Below are the records; copy each line in which "this" occurs.
= Beginning of Section =
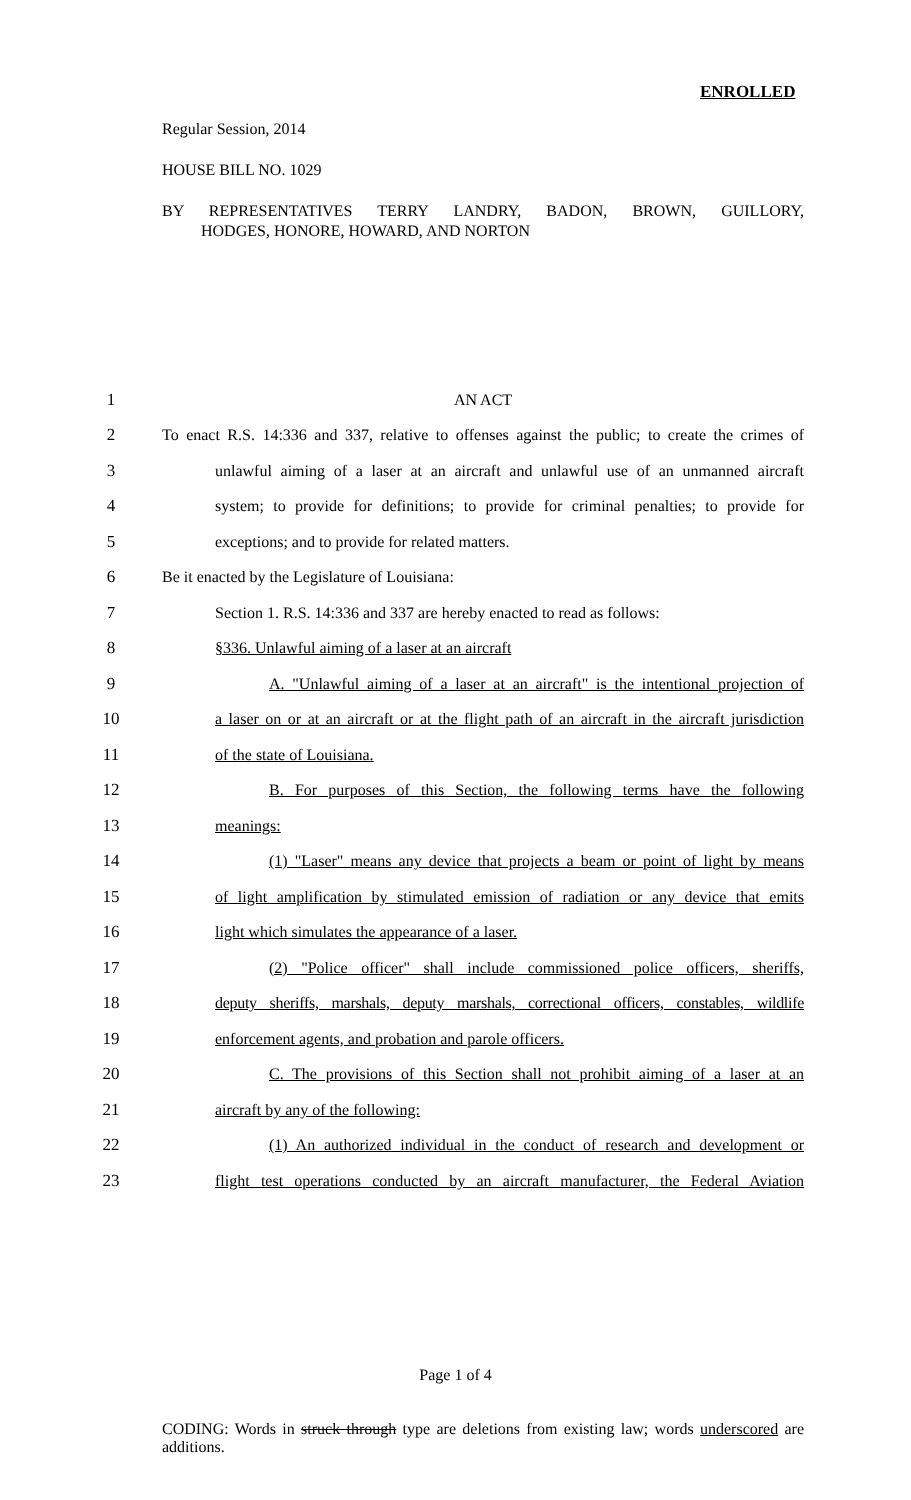ENROLLED
Regular Session, 2014
HOUSE BILL NO. 1029
BY REPRESENTATIVES TERRY LANDRY, BADON, BROWN, GUILLORY,
HODGES, HONORE, HOWARD, AND NORTON
| 1 | AN ACT |
| 2 | To enact R.S. 14:336 and 337, relative to offenses against the public; to create the crimes of |
| 3 | unlawful aiming of a laser at an aircraft and unlawful use of an unmanned aircraft |
| 4 | system; to provide for definitions; to provide for criminal penalties; to provide for |
| 5 | exceptions; and to provide for related matters. |
| 6 | Be it enacted by the Legislature of Louisiana: |
| 7 | Section 1. R.S. 14:336 and 337 are hereby enacted to read as follows: |
| 8 | §336. Unlawful aiming of a laser at an aircraft |
| 9 | A. "Unlawful aiming of a laser at an aircraft" is the intentional projection of |
| 10 | a laser on or at an aircraft or at the flight path of an aircraft in the aircraft jurisdiction |
| 11 | of the state of Louisiana. |
| 12 | B. For purposes of this Section, the following terms have the following |
| 13 | meanings: |
| 14 | (1) "Laser" means any device that projects a beam or point of light by means |
| 15 | of light amplification by stimulated emission of radiation or any device that emits |
| 16 | light which simulates the appearance of a laser. |
| 17 | (2) "Police officer" shall include commissioned police officers, sheriffs, |
| 18 | deputy sheriffs, marshals, deputy marshals, correctional officers, constables, wildlife |
| 19 | enforcement agents, and probation and parole officers. |
| 20 | C. The provisions of this Section shall not prohibit aiming of a laser at an |
| 21 | aircraft by any of the following: |
| 22 | (1) An authorized individual in the conduct of research and development or |
| 23 | flight test operations conducted by an aircraft manufacturer, the Federal Aviation |
Page 1 of 4
CODING: Words in struck through type are deletions from existing law; words underscored are additions.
= End of Section =
### Solved problem
| 12 | B. For purposes of this Section, the following terms have the following |
| 20 | C. The provisions of this Section shall not prohibit aiming of a laser at an |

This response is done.